Question

PHYSICS, HELP PLZ??!! 100PTS

A ball is thrown from the top of a building
upward at an angle of 48◦
to the horizontal
and with an initial speed of 10 m/s. The
ball is thrown at a height of 28 m above the
ground. calculate how long the ball is in the air until touched the ground, I think is 3.26616298 but is correct :(

Answer 1

Hi there!

We can begin by calculating the time the ball takes to reach the highest point of its trajectory, which can be found using the following:

`t_(max) = (vsin\theta)/(g)`

Where:

tmax = (? sec)

vsinθ = vertical comp. of velocity = 10sin(48) = 7.43 m/s)

g = acceleration due to gravity (9.8 m/s²)

We can solve for this time:

`t_(max) = (7.43)/(9.8) = 0.758 s`

When the ball is at the TOP of its trajectory, its VERTICAL velocity is equivalent to 0 m/s. Thus, we can consider this a free-fall situation.

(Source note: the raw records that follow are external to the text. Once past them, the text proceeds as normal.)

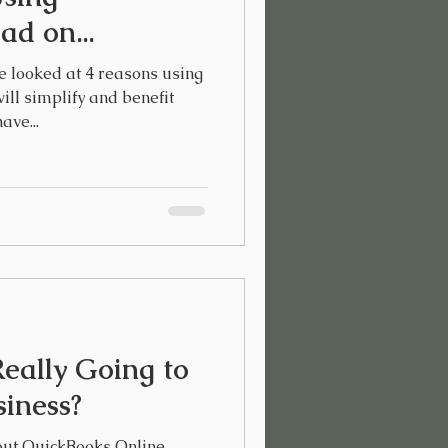
d on...
e looked at 4 reasons using
ll simplify and benefit
ave...
eally Going to
siness?
out QuickBooks Online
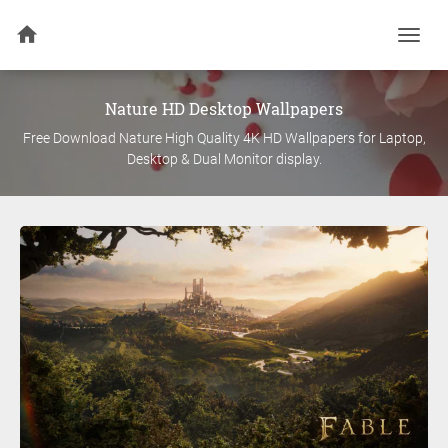
Togg
navi
Nature
HD Desktop Wallpapers
Free Download
Nature
High Quality 4K HD Wallpapers for Laptop,
Desktop & Dual Monitor display.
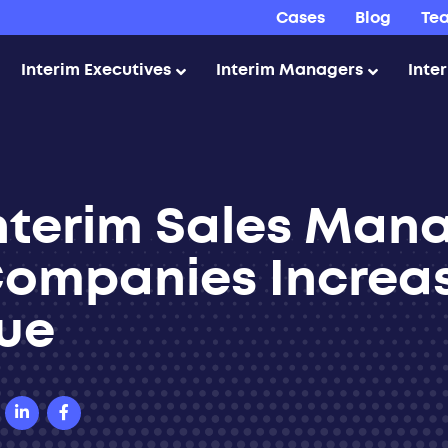
Cases
Blog
Te
Interim Executives
Interim Managers
Inte
nterim Sales Man
Companies Increa
ue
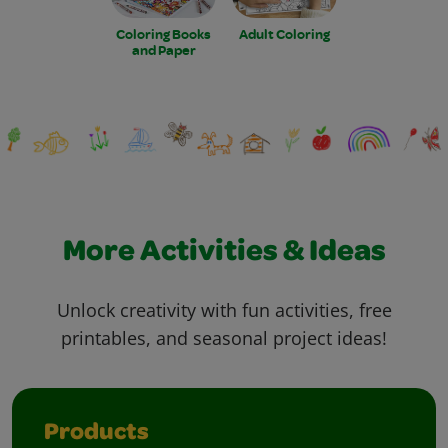
Coloring Books
Adult Coloring
and Paper
More Activities & Ideas
Unlock creativity with fun activities, free
printables, and seasonal project ideas!
Products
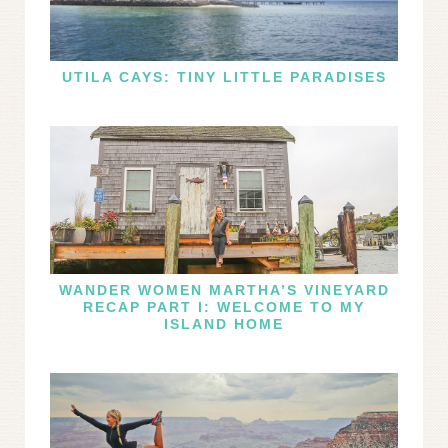
UTILA CAYS: TINY LITTLE PARADISES
WANDER WOMEN MARTHA’S VINEYARD
RECAP PART I: WELCOME TO MY
ISLAND HOME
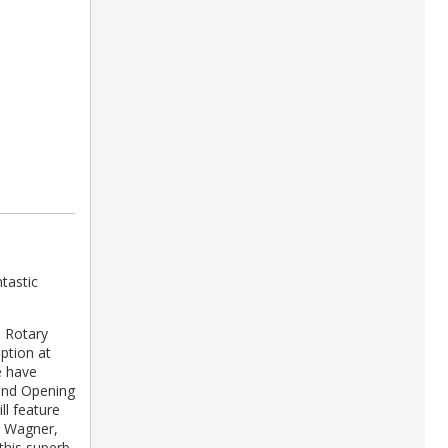
tastic
, Rotary
ption at
e have
rand Opening
ll feature
, Wagner,
this superb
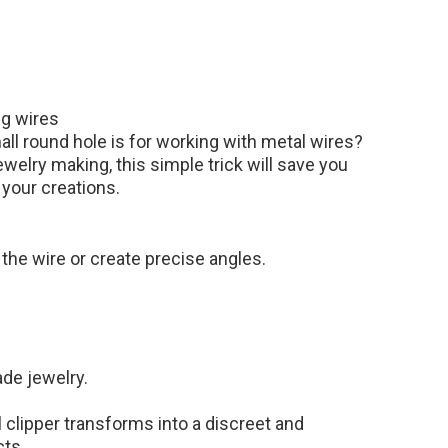
ng wires
l round hole is for working with metal wires?
ewelry making, this simple trick will save you
 your creations.
d the wire or create precise angles.
de jewelry.
 clipper transforms into a discreet and
cts.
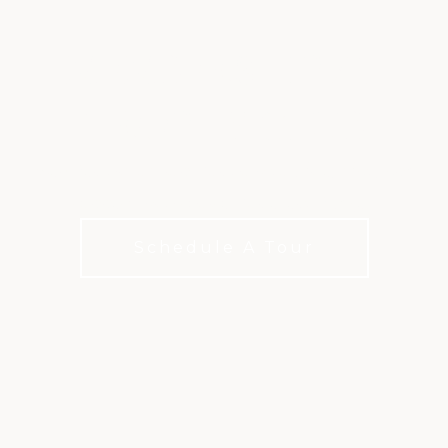
MEMBERSHIP AT
TROPHY CLUB
Membership options for how you live, play, and
connect with choices for every budget.
Schedule A Tour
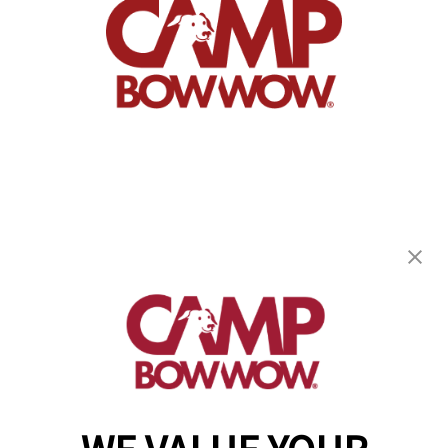
Camp Bow Wow Fair Oaks
8311 Greenback Ln, Suite B
,
Fair Oaks, CA 95628
(916) 659-8223
get your first day free!
make a reservation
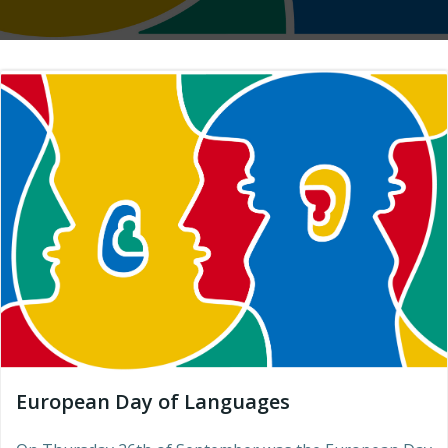
European Day of Languages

We must begin by solving for the maximum height reached by the ball using the equation:

`d = y_0 + v_(0y)t + (1)/(2)at^2`

d = displacement (m)

vi = initial velocity (7.43 m/s)

a = acceleration due to gravity

d = displacement (m)

y0 = initial VERTICAL displacement (28m)

Plug in the values:

`d = 28 + 7.43(0.758) + (1)/(2)(-9.8)(0.758^2) = 30.817 m`

Now, we can use the rearranged kinematic equation:

`t = \sqrt{(2h)/(g)}`

`t = \sqrt{(2(30.817))/(9.8)} = 2.51 s`

Add the two times together:

`0.758 + 2.51 = \boxed{3.266 s}`

Answer 2

t = 3.27 s (2 d.p.)

Step-by-step explanation:

Use the Constant Acceleration Equations where:

• s = displacement in meters
• u = initial speed in m/s
• v = final speed in m/s
• a = acceleration in m/s²
• t = time in s (seconds)

As the projectile is modeled as moving only under the influence of gravity, the only acceleration the projectile will experience will be acceleration due to gravity (g = 9.8 m/s²). Acceleration due to gravity acts vertically downwards, so will only affect the vertical component of the projectile's velocity.

To find the time it takes for the ball to touch the ground, resolve vertically, taking up as positive:

Given:

• s = -28 m
• u = 10 sin 48°
• a = -9.8
• t = t

`\begin{aligned}\textsf{Using} \quad s & =ut+(1)/(2)at^2\\\implies -28 & = (10 \sin 48^(\circ))t+(1)/(2)(-9.8)t^2\end{aligned}`

Rearrange the equation to equal zero:

`\implies 4.9t^2-(10 \sin 48^(\circ))t-28 =0`

Quadratic Formula

`x=(-b \pm √(b^2-4ac) )/(2a)\quad\textsf{when }\:ax^2+bx+c=0`

Use the quadratic equation to solve for t:

`\implies t=\frac{-(-10 \sin 48^(\circ)) \pm \sqrt{(-10 \sin 48^(\circ))^2-4(4.9)(-28)} }{2(4.9)}`

`\implies t=3.266162987, -1.749540894`

As time is positive,

`\implies t=3.266162987...`

`\implies t=3.27 \: \sf s \: \:(2\:d.p.)`